Saudi-Arabien Ja zu Meinungsfreiheit, nein zu Folter

Demo für die Befreiung Raif Badawis in Wien mit österreichischen Grünen
#FreeRaif

Wie aktuell der grüne Antrag „Ja zur Meinungsfreiheit, nein zur Folter – Menschenrechte in Saudi-Arabien schützen, Raif Badawi freilassen“ (leider) immer noch ist, zeigt sich Tag für Tag. So auch während der zweiten Lesung unseres Antrags im Plenum am 28. Januar. Obwohl sich alle Fraktionen darin einig waren, dass Raif Badawi frei gelassen werden muss, wurden die Anträge der Opposition von CDU/CSU und SPD ohne Gegenvorschlag abgelehnt.

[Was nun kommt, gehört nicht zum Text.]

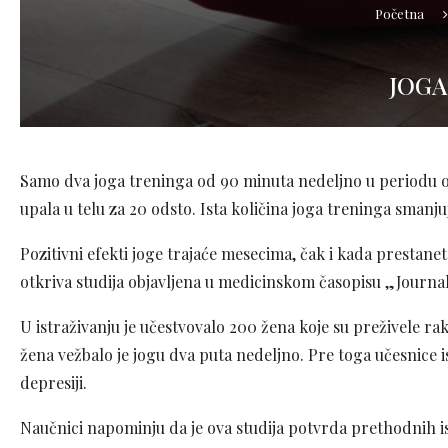
Početna
JOGA
Samo dva joga treninga od 90 minuta nedeljno u periodu o
upala u telu za 20 odsto. Ista količina joga treninga smanju
Pozitivni efekti joge trajaće mesecima, čak i kada presta
otkriva studija objavljena u medicinskom časopisu „Journal
U istraživanju je učestvovalo 200 žena koje su preživele ra
žena vežbalo je jogu dva puta nedeljno. Pre toga učesnice is
depresiji.
Naučnici napominju da je ova studija potvrda prethodnih i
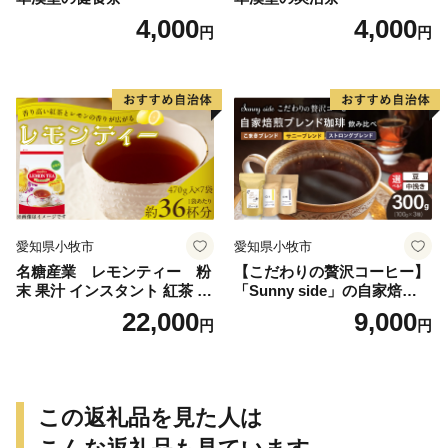
4,000
4,000
円
円
愛知県小牧市
愛知県小牧市
名糖産業 レモンティー 粉
【こだわりの贅沢コーヒー】
末 果汁 インスタント 紅茶 ビ
「Sunny side」の自家焙煎珈
タミンC 袋 ロングセラー 粉
琲ブレンド珈琲飲み比べセッ
22,000
9,000
円
円
末飲料 粉末茶 簡単 手軽 ホッ
ト（300g）
ト アイス
この返礼品を見た人は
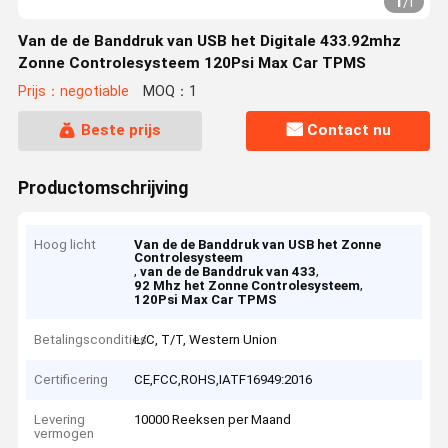
1
/
1
Van de de Banddruk van USB het Digitale 433.92mhz
Zonne Controlesysteem 120Psi Max Car TPMS
Prijs：negotiable
MOQ：1
Beste prijs
Contact nu
Productomschrijving
Hoog licht
Van de de Banddruk van USB het Zonne
Controlesysteem
,
,
van de de Banddruk van 433
,
92 Mhz het Zonne Controlesysteem
120Psi Max Car TPMS
Betalingscondities
L/C, T/T, Western Union
Certificering
CE,FCC,ROHS,IATF16949:2016
Levering
10000 Reeksen per Maand
vermogen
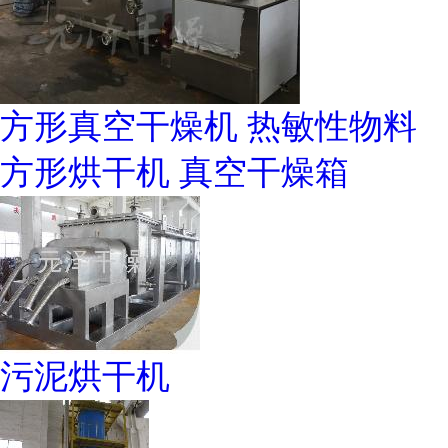
方形真空干燥机 热敏性物料
方形烘干机 真空干燥箱
污泥烘干机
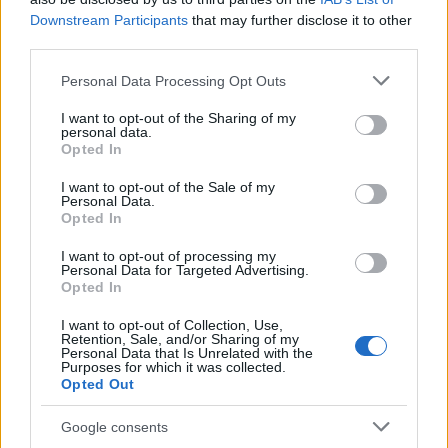
timelapse βίντεο
Downstream Participants
that may further disclose it to other
4
Νέο κύμα ζέστης από το Σαββατοκύριακο
third parties.
με 40άρια - Πολύ υψηλός κίνδυνος
πυρκαγιάς σε Αττική, Εύβοια, Λέσβο και
Please note that this website/app uses one or more Google
Personal Data Processing Opt Outs
Χίο σήμερα
services and may gather and store information including but
not limited to your visit or usage behaviour. You may click to
I want to opt-out of the Sharing of my
5
Μύκονος: Βίντεο με τους αστυνομικούς να
personal data.
εντοπίζουν την τσάντα Hermès και το
grant or deny consent to Google and its third-party tags to
Opted In
Rolex όπου άρπαξε Έλληνας οδηγός από
use your data for below specified purposes in below Google
Ουκρανό τουρίστα
consent section.
I want to opt-out of the Sale of my
Personal Data.
Opted In
Πιο σχολιασμένα
I want to opt-out of processing my
Personal Data for Targeted Advertising.
Μητσοτάκης στην υπογραφή συμφωνίας
Opted In
178
για την ηλεκτρική διασύνδεση Ελλάδας –
Κύπρου: «Ισχυρή ψήφος εμπιστοσύνης» η
I want to opt-out of Collection, Use,
είσοδος της Meridiam στην GSI
Retention, Sale, and/or Sharing of my
Personal Data that Is Unrelated with the
Purposes for which it was collected.
Το τελευταίο αντίο στον Γιάννη
134
Opted Out
Βαρβιτσιώτη: «Ήταν φτιαγμένος από
εκείνο το σπάνιο μέταλλο μιας άλλης
εποχής», είπε ο Κυριάκος Μητσοτάκης
Google consents
στον επικήδειο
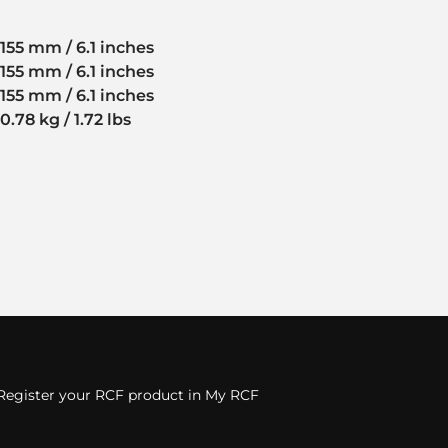
155 mm / 6.1 inches
155 mm / 6.1 inches
155 mm / 6.1 inches
0.78 kg / 1.72 lbs
Register your RCF product in My RCF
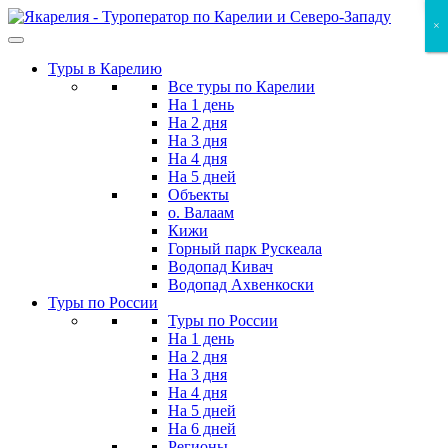
Skip
×
×
×
to
the
Туры в Карелию
content
Все туры по Карелии
На 1 день
На 2 дня
На 3 дня
На 4 дня
На 5 дней
Объекты
о. Валаам
Кижи
Горный парк Рускеала
Водопад Кивач
Водопад Ахвенкоски
Туры по России
Туры по России
На 1 день
На 2 дня
На 3 дня
На 4 дня
На 5 дней
На 6 дней
Регионы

So wurde die Chance vertan, durch eine gemeinsame Resolution des Bundestages Druck in der Sache auszuüben.

Dabei wäre dieser dringend nötig. Nach Berichten von amnesty international wurden im Königreich Saudi-Arabien im vergangenen Jahr 153 Menschen hingerichtet, so viele wie seit 20 Jahren nicht mehr. Die Hinrichtung von 47 Inhaftierten Anfang des Jahres legt nahe, dass sich an dieser Praxis 2016 nichts ändern wird. Der Blogger Badawi und sein Anwalt Waleed Abu al-Khair sind nach wie vor in Haft. Meinungs- Presse und Versammlungsfreiheit werden weiterhin massiv eingeschränkt.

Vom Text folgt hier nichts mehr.